Radiographer: Job Description, Duties and Requirements
Radiographers are certified technicians that capture images of organs, bone and tissue for patient diagnosis. Radiographers are equipped with the technological skills to handle imaging equipment and the interpersonal skills necessary for patient care. Educational and licensure requirements vary by state and profession.
Job Description of a Radiographer
Radiology technicians, technologists, and sonographers fall within the broad scope of a radiography profession. Using radiation in the form of x-rays, magnetic resonance imaging and ultrasound, radiographers assess, diagnose and treat patients for a variety of injuries and diseases, Often part of a medical or surgical team, radiographers are typically involved in initial patient evaluation and testing, providing diagnostic and evidentiary data for physicians.
Duties of a Radiographer
Radiology technicians (RT) and technologists (RTL) are generally responsible for preparing and safely positioning patients in order to get the most accurate images. Tasks for a radiology tech may range from assisting a radiologist with advanced preparation and testing to administrative tasks, such as organizing work schedules and maintaining patient records. An RTL may perform or specialize in mammography, computed tomography, or magnetic resonance imaging. Depending on the institution, RTs and RTLs may require on-call, evening or weekend availability.

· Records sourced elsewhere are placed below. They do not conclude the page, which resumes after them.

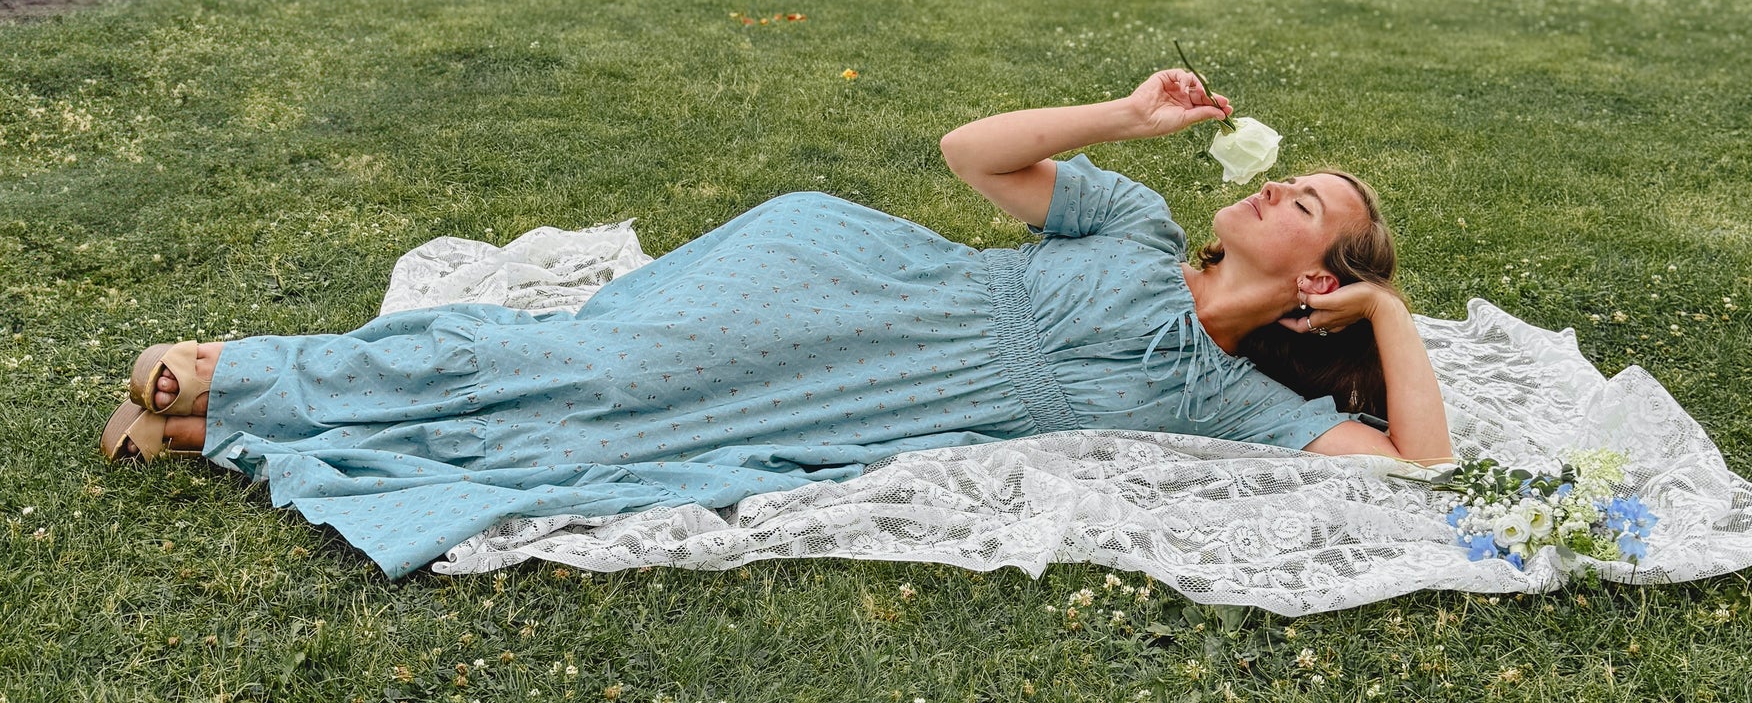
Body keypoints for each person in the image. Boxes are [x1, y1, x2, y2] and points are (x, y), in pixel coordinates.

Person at [100, 70, 1451, 578]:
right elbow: (969, 148)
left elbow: (1413, 467)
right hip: (829, 278)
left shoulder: (1229, 400)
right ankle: (253, 367)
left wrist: (1388, 310)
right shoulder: (1136, 224)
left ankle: (215, 423)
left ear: (1318, 279)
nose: (1279, 182)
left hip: (850, 403)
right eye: (1291, 173)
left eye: (1309, 203)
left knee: (603, 437)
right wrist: (1123, 113)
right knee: (590, 363)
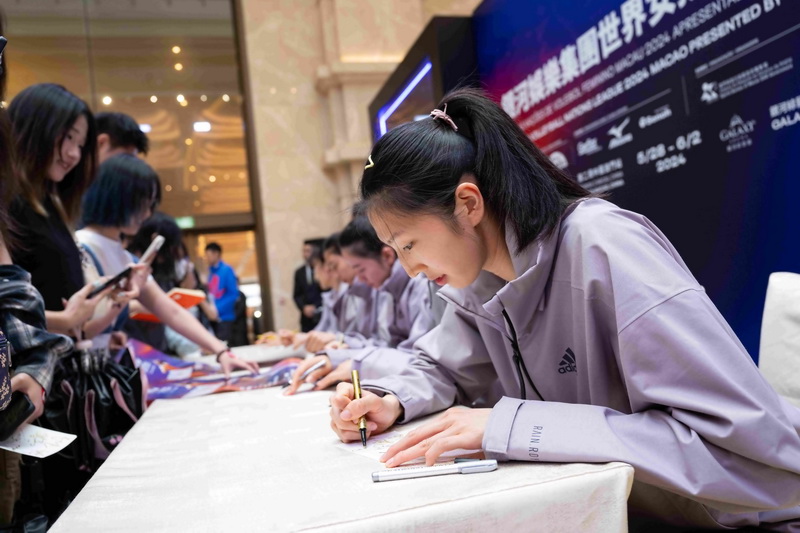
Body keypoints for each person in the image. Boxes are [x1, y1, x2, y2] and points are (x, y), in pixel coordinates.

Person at [328, 89, 800, 531]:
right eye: (395, 250)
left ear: (468, 204)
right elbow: (445, 368)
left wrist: (513, 425)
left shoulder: (604, 246)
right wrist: (391, 401)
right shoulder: (481, 282)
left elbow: (747, 456)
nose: (409, 269)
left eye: (409, 244)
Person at [78, 155, 256, 377]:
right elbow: (78, 330)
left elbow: (171, 311)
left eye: (150, 204)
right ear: (118, 197)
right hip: (84, 376)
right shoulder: (81, 249)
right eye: (143, 203)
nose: (147, 213)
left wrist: (221, 351)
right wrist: (123, 298)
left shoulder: (123, 257)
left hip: (105, 373)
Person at [7, 83, 116, 337]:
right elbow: (7, 308)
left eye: (80, 144)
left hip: (56, 355)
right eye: (68, 137)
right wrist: (65, 319)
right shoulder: (8, 203)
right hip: (27, 358)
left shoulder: (51, 204)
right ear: (35, 128)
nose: (74, 154)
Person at [285, 216, 435, 394]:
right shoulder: (384, 287)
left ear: (387, 255)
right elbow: (384, 344)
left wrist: (356, 360)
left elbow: (422, 363)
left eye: (360, 269)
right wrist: (343, 350)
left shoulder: (422, 285)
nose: (360, 278)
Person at [204, 242, 239, 344]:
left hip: (225, 318)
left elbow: (233, 294)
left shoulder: (227, 270)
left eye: (208, 255)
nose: (207, 258)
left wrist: (217, 309)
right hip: (213, 318)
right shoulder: (210, 272)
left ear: (216, 254)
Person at [293, 239, 323, 332]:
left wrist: (316, 306)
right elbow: (297, 295)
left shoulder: (322, 270)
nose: (305, 254)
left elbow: (326, 292)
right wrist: (304, 307)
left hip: (321, 314)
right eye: (304, 251)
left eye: (308, 251)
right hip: (306, 320)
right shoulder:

Similarly, sonographers also assist physicians with data images designed to identify issues with internal organs using noninvasive sound waves. Sonographers may specialize in several areas, including women's health, vascular technology or echocardiography. Sonographers may work in hospitals, medical clinics and private practice.
Educational Requirements of a Radiographer
The journey to becoming a radiographer often begins in high school with preparatory classes in math and science. Associate degrees or certificate programs are typically the minimum requirement for an entry-level position in the field. Several schools offer radiography programs, with courses in physiology, anatomy, and safe practices in radiological imaging. Those seeking a bachelor's degree may also find many schools with radiography and sonography majors. Regardless of the degree or educational level, most programs include exposure to the field through clinical practicums and rotations at affiliated medical institutions.
Licensure and Certification
Each specialization has federally regulated education standards, and many states mandate licensure for radiography professions. Testing and experience requirements vary by state. Optional certification may be obtained through several credentialing organizations, such as the American Registry of Radiologic Technologists or the American Registry of Diagnostic Medical Sonographers. While voluntary, certification may improve salary and career options. Continuing education is usually required to maintain both licensure and certification.
Employment Outlook and Salary Information
Faster than average job growth of 28% was predicted by the U.S. Bureau of Labor Statistics (BLS), from 2010-2020, for radiologic technologists. In 2012, the annual median salary for this profession was $54,620, the BLS stated.